Board Chairman Adam Chabira spent last week phoning donors and medical partners to communicate the leadership change. In his letter, he assured doctors, nurses and others working to provide healthcare for uninsured and underinsured families that Healing Hands’ ministry would continue.

Founded in 2006 to provide compassionate, accessible, quality care to all of its neighbors, Healing Hands Ministries will continue to serve as a beacon for the underserved,” Chabira wrote. “There would not be a Healing Hands Ministries without the faith, courage, and vision of Janna Gardner.
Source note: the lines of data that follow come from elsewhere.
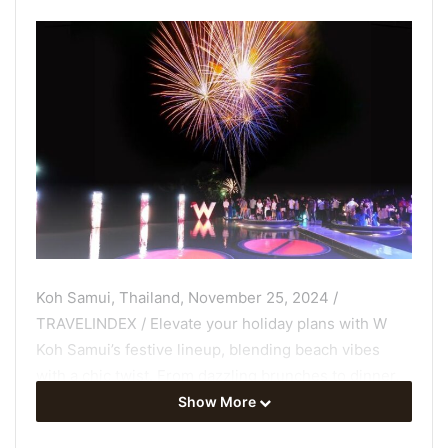
Koh Samui, Thailand, November 25, 2024 /
TRAVELINDEX / Elevate your holiday plans with W
Koh Samui’s festive lineup, blending beach vibes
with a chic twist. From dazzling brunches to dinner,
from Christmas through New Year’s Eve Party. So,
Show More
gather your friends, family, bring your loved ones,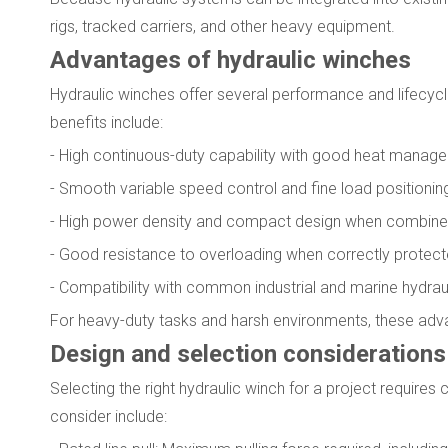
rigs, tracked carriers, and other heavy equipment.
Advantages of hydraulic winches
Hydraulic winches offer several performance and lifecyc
benefits include:
- High continuous-duty capability with good heat manag
- Smooth variable speed control and fine load positionin
- High power density and compact design when combine
- Good resistance to overloading when correctly protect
- Compatibility with common industrial and marine hydra
For heavy-duty tasks and harsh environments, these adva
Design and selection considerations
Selecting the right hydraulic winch for a project requires
consider include: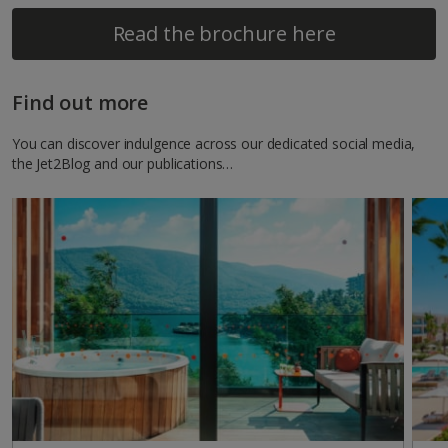
Read the brochure here
Find out more
You can discover indulgence across our dedicated social media,
the Jet2Blog and our publications…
We wish Janna love and much success in her next endeavors.”

“We also would not be here without each and every one of you and your daily efforts and dedication carrying out the mission to our dear patients,” continued Chabira. “You are the faces and embodiment of Healing Hands for which we are very grateful. Having a strong, caring, and supportive culture is a key objective that we are committed to enhance and measure.”

Gardner worked as a school nurse in Richardson ISD before creating the nonprofit. In the early days, the clinic relied on donations from Sunday school classes, community organizations and generous families committed to the mission. Today, HHM annual revenue exceeds $6 million and is comprised mostly of patient service revenue – particularly Medicaid and Medicare. More than 61,000 patient visits were provided in 2019 at HHM clinics in Vickery Meadow and on Greenville Avenue.

Note: This writer is a former board member and donor to Healing Hands Ministries. Gardner and Chabira declined to provide a comment or statement to Lake Highlands Advocate when asked Nov. 3.